WORK REQUEST
How many lines of the items below contain the word "ammeter"? Reply with the number alone.

___ INPUT DATA

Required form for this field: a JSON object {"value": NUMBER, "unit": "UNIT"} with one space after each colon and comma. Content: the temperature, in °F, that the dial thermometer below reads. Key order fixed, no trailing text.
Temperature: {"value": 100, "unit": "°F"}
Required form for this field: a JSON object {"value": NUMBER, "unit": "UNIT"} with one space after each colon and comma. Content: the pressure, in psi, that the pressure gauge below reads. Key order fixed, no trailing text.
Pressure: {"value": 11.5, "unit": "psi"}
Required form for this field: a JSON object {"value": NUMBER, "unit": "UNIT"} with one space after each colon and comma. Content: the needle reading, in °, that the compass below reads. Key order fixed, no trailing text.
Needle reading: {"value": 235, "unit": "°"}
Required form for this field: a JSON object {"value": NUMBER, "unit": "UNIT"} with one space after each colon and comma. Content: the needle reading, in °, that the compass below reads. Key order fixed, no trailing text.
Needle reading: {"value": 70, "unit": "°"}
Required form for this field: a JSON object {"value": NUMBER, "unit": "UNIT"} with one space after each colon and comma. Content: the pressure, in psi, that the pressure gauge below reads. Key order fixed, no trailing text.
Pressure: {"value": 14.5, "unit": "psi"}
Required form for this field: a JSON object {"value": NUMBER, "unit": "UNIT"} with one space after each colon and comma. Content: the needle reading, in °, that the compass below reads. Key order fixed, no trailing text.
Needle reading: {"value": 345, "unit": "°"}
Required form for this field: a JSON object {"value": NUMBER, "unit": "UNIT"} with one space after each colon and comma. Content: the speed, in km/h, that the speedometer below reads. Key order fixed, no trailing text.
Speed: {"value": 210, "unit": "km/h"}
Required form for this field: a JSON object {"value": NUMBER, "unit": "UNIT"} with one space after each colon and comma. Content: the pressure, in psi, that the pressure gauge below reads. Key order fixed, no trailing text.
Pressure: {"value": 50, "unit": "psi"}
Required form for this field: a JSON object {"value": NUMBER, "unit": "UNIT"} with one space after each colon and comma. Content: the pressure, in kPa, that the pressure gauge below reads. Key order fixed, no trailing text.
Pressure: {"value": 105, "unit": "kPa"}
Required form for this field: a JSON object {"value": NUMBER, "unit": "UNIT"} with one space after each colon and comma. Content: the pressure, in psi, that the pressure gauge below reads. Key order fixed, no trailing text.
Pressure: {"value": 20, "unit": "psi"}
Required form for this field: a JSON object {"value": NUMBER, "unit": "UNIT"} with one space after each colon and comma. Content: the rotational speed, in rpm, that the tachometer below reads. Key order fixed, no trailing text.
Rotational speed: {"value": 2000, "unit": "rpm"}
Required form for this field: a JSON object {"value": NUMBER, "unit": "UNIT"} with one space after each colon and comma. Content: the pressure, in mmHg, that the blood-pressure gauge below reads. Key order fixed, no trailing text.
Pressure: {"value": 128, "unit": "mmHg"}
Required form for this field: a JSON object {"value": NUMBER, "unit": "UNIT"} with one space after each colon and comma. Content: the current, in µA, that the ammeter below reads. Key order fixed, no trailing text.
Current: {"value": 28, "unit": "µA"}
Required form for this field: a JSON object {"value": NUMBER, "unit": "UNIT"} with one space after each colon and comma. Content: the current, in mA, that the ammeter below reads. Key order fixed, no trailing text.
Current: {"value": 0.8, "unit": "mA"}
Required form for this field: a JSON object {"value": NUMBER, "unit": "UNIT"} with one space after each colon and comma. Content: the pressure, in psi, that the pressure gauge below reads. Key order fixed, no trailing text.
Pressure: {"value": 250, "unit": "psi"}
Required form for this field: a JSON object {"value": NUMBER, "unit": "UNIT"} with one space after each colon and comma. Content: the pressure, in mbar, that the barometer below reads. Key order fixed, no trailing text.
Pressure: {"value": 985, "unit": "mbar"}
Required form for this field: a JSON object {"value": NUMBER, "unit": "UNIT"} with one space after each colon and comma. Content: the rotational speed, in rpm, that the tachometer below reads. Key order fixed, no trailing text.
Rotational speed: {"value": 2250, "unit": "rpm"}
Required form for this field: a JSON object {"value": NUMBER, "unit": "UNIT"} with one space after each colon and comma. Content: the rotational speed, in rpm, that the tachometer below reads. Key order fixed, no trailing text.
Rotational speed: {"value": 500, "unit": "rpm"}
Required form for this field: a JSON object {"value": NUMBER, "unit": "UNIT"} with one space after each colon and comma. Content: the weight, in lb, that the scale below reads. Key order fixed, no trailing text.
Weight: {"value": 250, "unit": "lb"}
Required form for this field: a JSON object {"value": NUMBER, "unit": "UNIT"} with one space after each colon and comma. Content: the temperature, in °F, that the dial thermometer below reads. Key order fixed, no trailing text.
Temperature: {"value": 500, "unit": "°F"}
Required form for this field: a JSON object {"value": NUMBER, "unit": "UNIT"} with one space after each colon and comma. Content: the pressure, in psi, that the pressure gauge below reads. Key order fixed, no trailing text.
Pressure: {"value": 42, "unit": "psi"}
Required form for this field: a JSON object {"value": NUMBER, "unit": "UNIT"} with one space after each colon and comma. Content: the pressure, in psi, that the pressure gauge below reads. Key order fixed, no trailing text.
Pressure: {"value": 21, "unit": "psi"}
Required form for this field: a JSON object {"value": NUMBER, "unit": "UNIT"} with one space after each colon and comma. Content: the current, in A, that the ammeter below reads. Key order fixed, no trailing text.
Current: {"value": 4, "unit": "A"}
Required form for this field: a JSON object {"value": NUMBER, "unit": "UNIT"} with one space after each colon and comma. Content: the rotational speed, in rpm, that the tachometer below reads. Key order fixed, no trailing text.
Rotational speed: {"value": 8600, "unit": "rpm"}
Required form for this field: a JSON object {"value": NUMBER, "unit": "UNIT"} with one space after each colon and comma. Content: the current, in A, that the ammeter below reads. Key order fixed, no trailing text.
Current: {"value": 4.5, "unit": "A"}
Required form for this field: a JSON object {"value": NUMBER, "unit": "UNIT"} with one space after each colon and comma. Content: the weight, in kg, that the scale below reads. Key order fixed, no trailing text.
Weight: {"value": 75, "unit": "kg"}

______

RESPONSE TO THIS TASK
4